• **EXERCISE DESCRIPTION**: Identify every line in the records below that contains the word "lines", and reproduce each one.

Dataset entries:
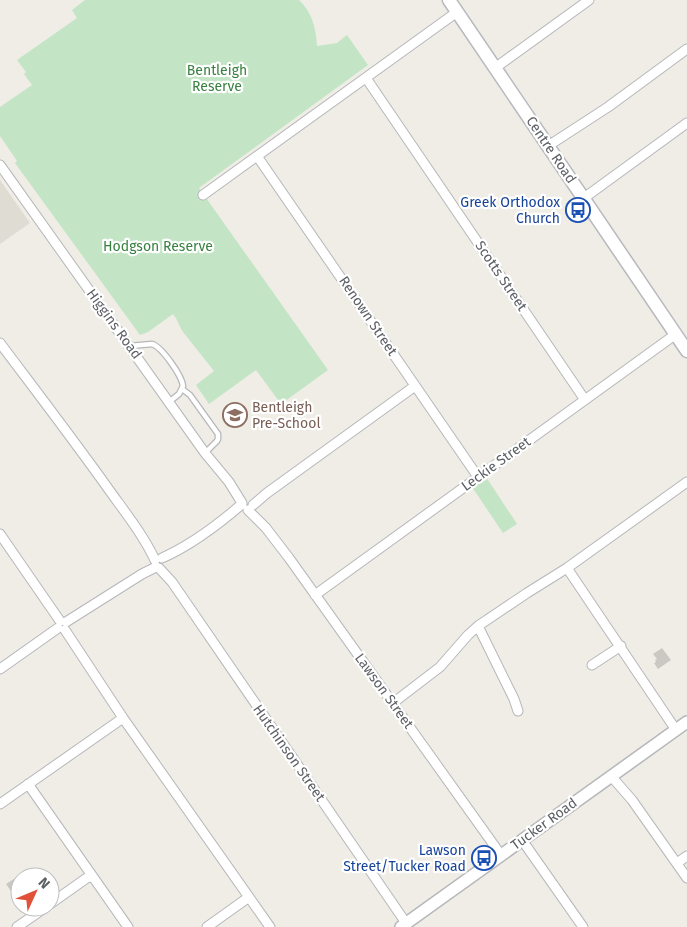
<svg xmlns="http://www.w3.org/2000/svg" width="687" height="927" viewBox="0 0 687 927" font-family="'Fira Sans',sans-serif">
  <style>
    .education { fill: #dfdcd4 }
    .green { fill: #c3e5c5 }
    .building { fill: #cac8c2 }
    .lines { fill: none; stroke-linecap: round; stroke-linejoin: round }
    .service-casing { stroke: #b6b7bb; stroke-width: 7 }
    .minor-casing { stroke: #b6b7bb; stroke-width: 11 }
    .tertiary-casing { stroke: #b6b7bb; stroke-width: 14 }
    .secondary-casing { stroke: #b7b9be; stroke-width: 15 }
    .service { stroke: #fff; stroke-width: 4.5 }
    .minor { stroke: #fff; stroke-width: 9 }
    .tertiary { stroke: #fff; stroke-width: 11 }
    .secondary { stroke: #fff; stroke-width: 12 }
    .labels { text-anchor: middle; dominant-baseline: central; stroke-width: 4.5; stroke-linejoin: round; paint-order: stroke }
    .park-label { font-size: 14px; fill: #388140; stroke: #fff }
    .street-label { font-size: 14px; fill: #5d6065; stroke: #fff }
    .transit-label { font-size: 14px; fill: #164399; stroke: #fff; text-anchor: end }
    .education-label { font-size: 14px; fill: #785e54; stroke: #fff; text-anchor: start }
  </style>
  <rect width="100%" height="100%" fill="#efede5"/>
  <path class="education" d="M0,180L30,223L0,244Z"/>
  <path class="green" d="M85,0H299C312,12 316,28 317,46L337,43L347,35L368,65L199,188L328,370L281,404L256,370L209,404L196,385L214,371L183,332C179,326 178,320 173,314L148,332L140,335L15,163L17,161L0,136V107L32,85L24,74L26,72L17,60L77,18L72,10Z
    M486,477L517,524L503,533L472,487Z"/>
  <path class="building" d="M662,648L671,660L658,669L654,663L656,662L655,660L657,659L653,654Z
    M20,875V904L6,884Z"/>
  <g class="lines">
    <defs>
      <path id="service" d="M130,346L152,344C162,347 182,376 183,386L179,394L169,402
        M182,389L190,395L218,434V439L217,441L205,453"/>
      <path id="minor" d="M495,68L589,0
        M366,78L585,400
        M548,146L608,107L687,49
        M257,156L478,477
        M0,165L205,453L229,482L242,503
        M203,195L457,12
        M584,198L687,123
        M0,343C36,391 72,438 107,487C124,511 142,533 155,560
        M253,505L267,493L415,386
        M248,510L266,528L289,558L501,855
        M0,534L60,621
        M162,558C189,546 220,523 242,504
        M159,568L172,582L406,923
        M567,568L676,730
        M315,595L676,334
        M66,622L142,574L156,567
        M478,626L514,699L518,711
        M65,630L123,718L270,927
        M592,665L621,646
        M0,669L58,628
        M393,703L440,667L468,635L478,626L527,593L567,568L687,482
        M611,776L632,800L687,878
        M28,784L128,927
        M0,804L123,718
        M522,840L583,927
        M677,863L687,856
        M50,904L91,875
        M17,927L46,907
        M207,927L249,897"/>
      <path id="tertiary" d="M401,927L687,722"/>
      <path id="secondary" d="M449,0L687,351"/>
    </defs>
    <use href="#service" class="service-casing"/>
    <use href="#minor" class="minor-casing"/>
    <use href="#tertiary" class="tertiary-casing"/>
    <use href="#secondary" class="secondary-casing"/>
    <use href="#service" class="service"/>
    <use href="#minor" class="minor"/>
    <use href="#tertiary" class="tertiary"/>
    <use href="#secondary" class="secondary"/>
  </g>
  <defs>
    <symbol id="bus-ring" viewBox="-11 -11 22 22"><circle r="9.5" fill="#fff" stroke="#1a4fb4" stroke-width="1.5"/><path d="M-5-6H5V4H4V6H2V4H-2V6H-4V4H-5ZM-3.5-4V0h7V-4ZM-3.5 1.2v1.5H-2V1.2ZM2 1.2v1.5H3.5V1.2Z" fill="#1a4fb4"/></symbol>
    <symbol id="school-ring" viewBox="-11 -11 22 22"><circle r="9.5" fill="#fff" stroke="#8d6e63" stroke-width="1.5"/><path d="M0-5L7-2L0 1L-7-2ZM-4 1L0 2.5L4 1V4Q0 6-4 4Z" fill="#8d6e63"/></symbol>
  </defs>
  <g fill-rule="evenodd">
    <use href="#bus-ring" x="564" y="196" width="28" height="28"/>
    <use href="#school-ring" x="221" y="401" width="28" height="28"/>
    <use href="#bus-ring" x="470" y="844" width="28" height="28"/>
  </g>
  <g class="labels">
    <g class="park-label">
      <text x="217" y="70">Bentleigh<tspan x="217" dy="16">Reserve</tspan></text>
      <text x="158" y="246">Hodgson Reserve</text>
    </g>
    <g class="street-label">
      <text transform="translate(551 150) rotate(56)">Centre Road</text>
      <text transform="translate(501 276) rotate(56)">Scotts Street</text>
      <text transform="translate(368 316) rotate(56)">Renown Street</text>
      <text transform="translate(114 324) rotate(54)">Higgins Road</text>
      <text transform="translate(496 464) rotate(-36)">Leckie Street</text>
      <text transform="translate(384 691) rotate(54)">Lawson Street</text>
      <text transform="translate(289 753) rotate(55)">Hutchinson Street</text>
      <text transform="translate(544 824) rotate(-36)">Tucker Road</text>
    </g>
    <g class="transit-label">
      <text x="560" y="202">Greek Orthodox<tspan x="560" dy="16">Church</tspan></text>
      <text x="466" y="850">Lawson<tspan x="466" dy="16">Street/Tucker Road</tspan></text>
    </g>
    <g class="education-label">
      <text x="252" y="407">Bentleigh<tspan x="252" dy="16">Pre-School</tspan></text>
    </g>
  </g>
  <g transform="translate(35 892) rotate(46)"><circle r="24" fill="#ffffff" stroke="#bebfc1"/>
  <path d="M0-4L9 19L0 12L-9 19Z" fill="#e15039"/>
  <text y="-8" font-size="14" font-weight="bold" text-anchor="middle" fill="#5d6065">N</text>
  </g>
</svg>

• **RESPONSE TO THIS EXERCISE**:
    .lines { fill: none; stroke-linecap: round; stroke-linejoin: round }
  <g class="lines">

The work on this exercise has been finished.